Hi all
I would like to share some observations which I came across while investigating on restarting a simulation.
for simplicity, I have considered a system that containing atoms which are only interacting through LJ potential. for comparing results I am running 2 simulation one is a continuous actual simulation and other one is trying to recreate a part of actual simulation through restart file.
Actual run : NVT for 100000 timestep followed by NVT for 200000 timestep, here restart file is written at end of first NVT.
Restart simulation : only the second part i.e., NVT for 200000 is performed from the restart file written at the end of first NVT of first simulation.
when we compare last NVT 200000 of both simulation thermodynamic data are not exactly same , I will attach the plot below.
I have run another comparison with last part of both simulation considering to be NVE , but in that case I got exactly same result.
What conclusion can we make from this, is it because NVT has some randomization considerations in its algorithm.
I am attaching 2 plots and input script here. argon.txt (1.1 KB)
I cannot say for certain, since I would need to see the exact and complete input for all four runs that you are comparing and the corresponding log files, but it looks like you either somehow re-initialized fix nvt on the restart run or were having some other small difference in the settings. That will lead to the eventual exponential divergence.
Thank you, you were correct, in actual simulation I was using same fix ID for separate successive simulations(unfixing was done once one set is completed but for next set I used same fix ID)
this caused reinitializing of fix when I run restart simulation,
Then I tried by giving separate fix ID so that re initializing of earlier fix was prevented, but then for around 200000 steps both simulation were giving exact same result but after that, restart run started diverging,
I am attaching separate input file of both simulation with this, input files are very simple , it was only to check the restarting of simulation.
In a perfect world, those two graphs would be identical, but in real life there still can be differences.

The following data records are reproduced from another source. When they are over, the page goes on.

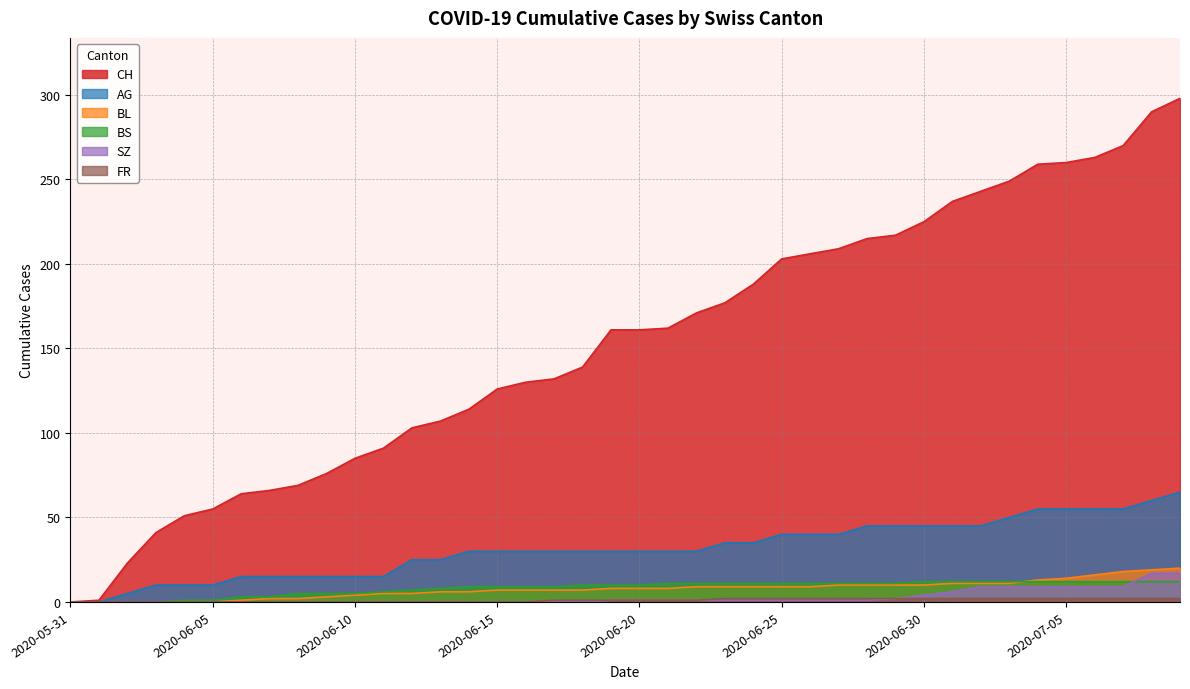

Reading left to right, what are all the values shown in this chart?

CH: 0	1	23	41	51	55	64	66	69	76	85	91	103	107	114	126	130	132	139	161	161	162	171	177	188	203	206	209	215	217	225	237	243	249	259	260	263	270	290	298
AG: 0	0	5	10	10	10	15	15	15	15	15	15	25	25	30	30	30	30	30	30	30	30	30	35	35	40	40	40	45	45	45	45	45	50	55	55	55	55	60	65
BL: 0	0	0	0	0	0	1	2	2	3	4	5	5	6	6	7	7	7	7	8	8	8	9	9	9	9	9	10	10	10	10	11	11	11	13	14	16	18	19	20
BS: 0	0	0	0	1	1	3	3	5	5	5	6	7	8	9	9	9	9	10	10	10	11	11	11	11	11	11	11	11	11	12	12	12	12	12	12	12	12	12	12
SZ: 0	0	0	0	0	0	0	0	0	0	0	0	0	0	0	0	0	0	0	1	1	1	1	1	1	1	1	1	1	2	4	6	9	9	9	9	9	9	17	17
FR: 0	0	0	0	0	0	0	0	0	0	0	0	0	0	0	0	0	1	1	1	1	1	1	2	2	2	2	2	2	2	2	2	2	2	2	2	2	2	2	2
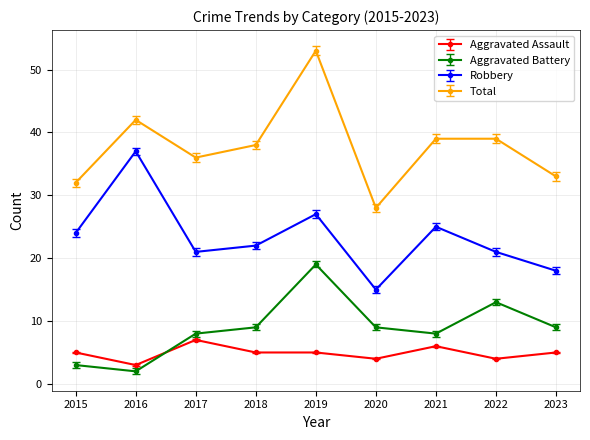

The Aggravated Assault series shows 2 at 2020. True or false?

False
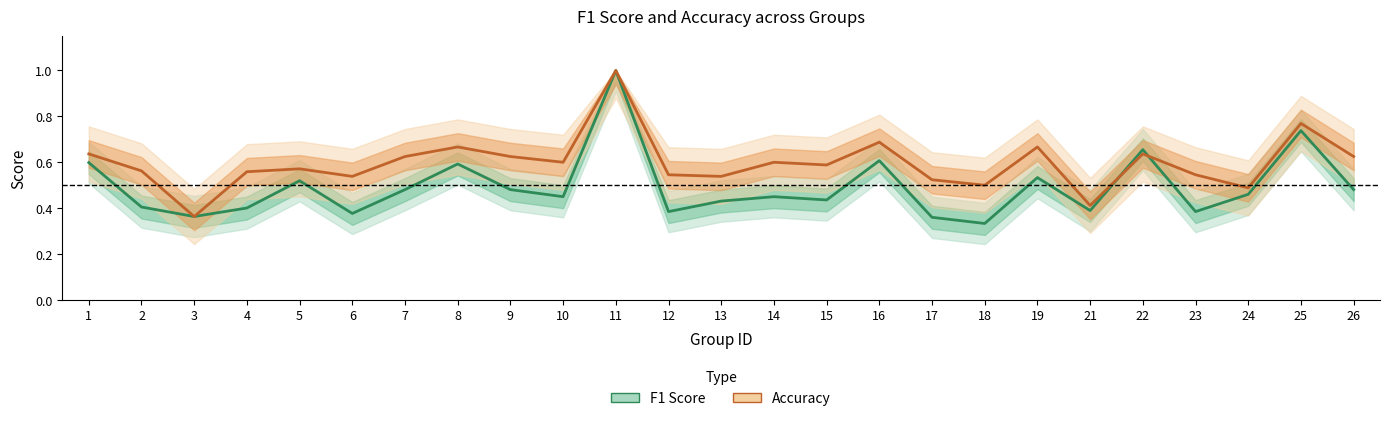

Which series changed the most between 2 and 8?

F1 Score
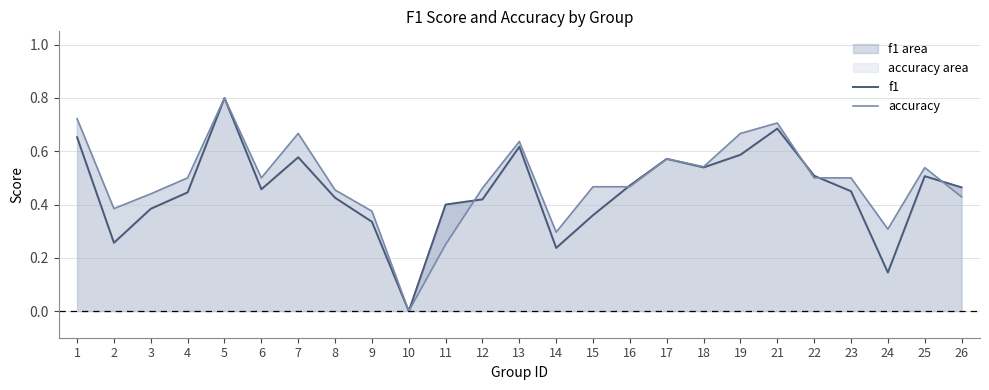

Read the accuracy value at 19.

0.7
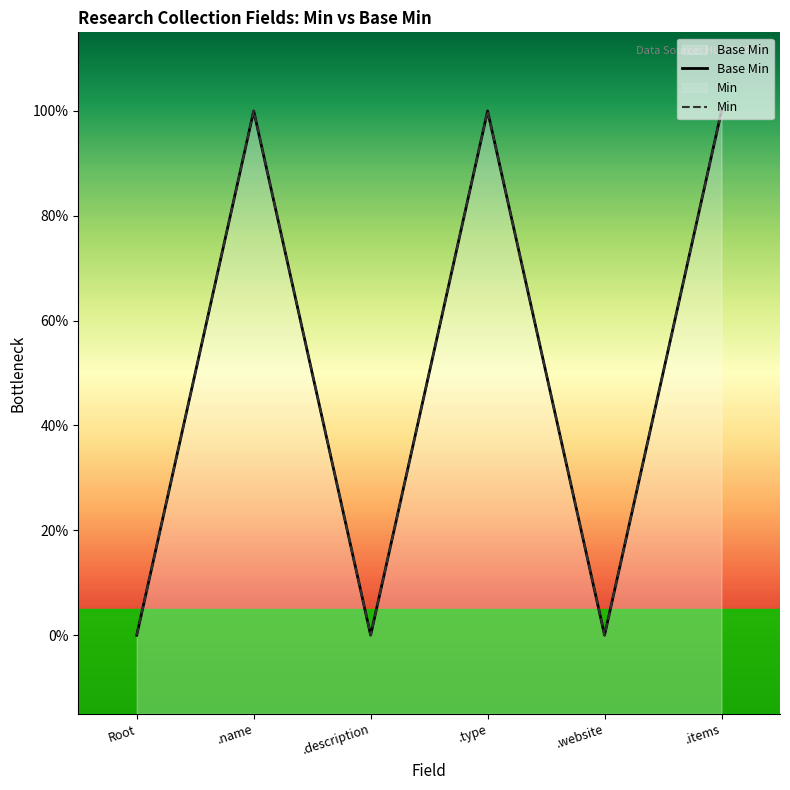

True or false: Min and Base Min intersect in this chart.

False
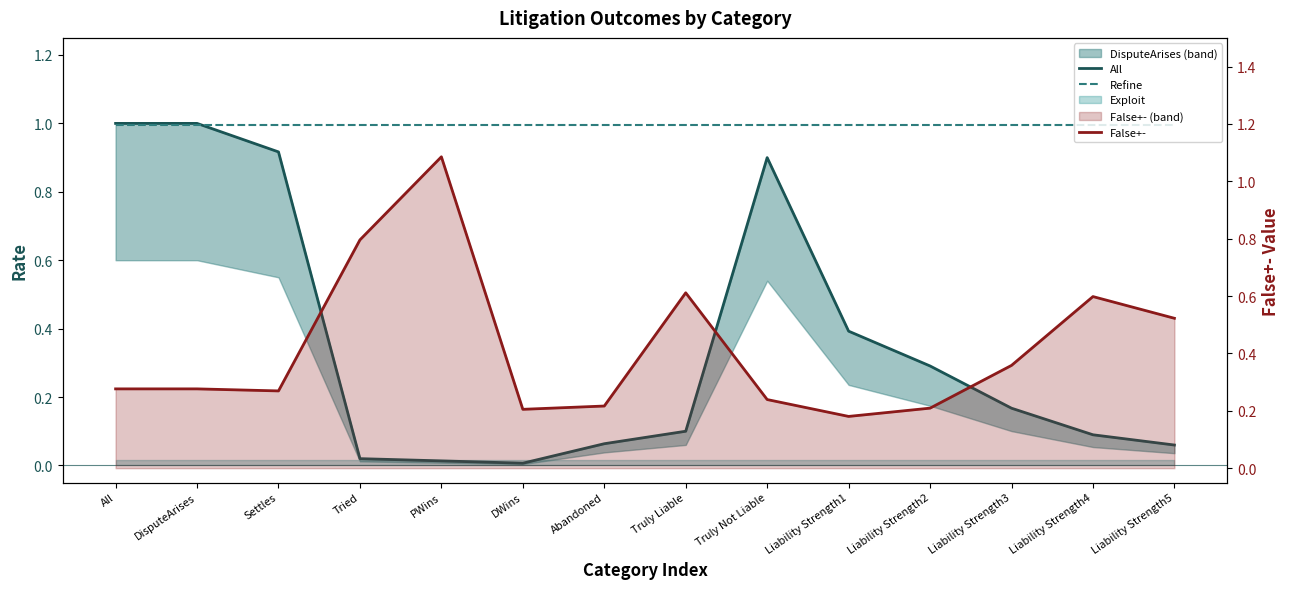

Reading left to right, extract all data points from this chart.

All: 1.0	1.0	0.9	0.0	0.0	0.0	0.1	0.1	0.9	0.4	0.3	0.2	0.1	0.1
Refine: 1.0	1.0	1.0	1.0	1.0	1.0	1.0	1.0	1.0	1.0	1.0	1.0	1.0	1.0
False+-: 0.3	0.3	0.3	0.8	1.1	0.2	0.2	0.6	0.2	0.2	0.2	0.4	0.6	0.5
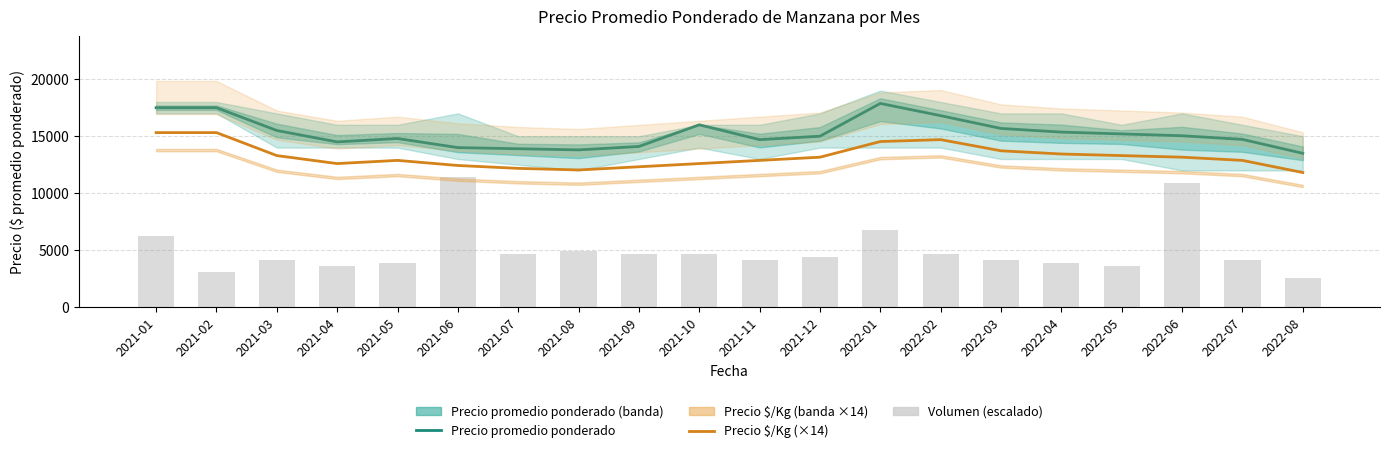

Reading left to right, extract all data points from this chart.

Precio promedio ponderado: 17500.0	17500.0	15500.0	14500.0	14800.0	14000.0	13900.0	13800.0	14100.0	16000.0	14700.0	15000.0	17875.0	16800.0	15680.0	15360.0	15200.0	15040.0	14720.0	13500.0
Precio $/Kg (×14): 15316.0	15316.0	13300.0	12600.0	12880.0	12432.0	12180.0	12040.0	12320.0	12600.0	12880.0	13160.0	14532.0	14700.0	13720.0	13440.0	13300.0	13160.0	12880.0	11816.0
Volumen (escalado): 6218.2	3109.1	4145.5	3627.3	3886.4	11400.0	4663.6	4922.7	4663.6	4663.6	4145.5	4404.5	6736.4	4663.6	4145.5	3886.4	3627.3	10881.8	4145.5	2590.9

Having the two runs go identical for 200000 steps is pretty good, actually.
When you use a different number of processors, a different compiler, different compiler optimization settings, etc. the divergence would start (much) earlier. So the difference is likely somewhere a single bit at some expression where rounding is applied where the number is - by chance - stored differently. This is most likely due to compiler optimization where the compiler may have elected to skip exact conformance with the IEEE 754 floating point standard for extra speedup.
Since this kind of divergence grows exponentially. The two simulations will quickly decorrelate once there is a noticable difference.
With fix nve this kind of divergence will grow slower because there is no thermostat coupling. With fix npt, for example, the divergence will grow even faster, because there are more math operations and the entire system is converted from fractional to cartesian coordinates multiple time during the timestep so numbers are “getting mixed more”.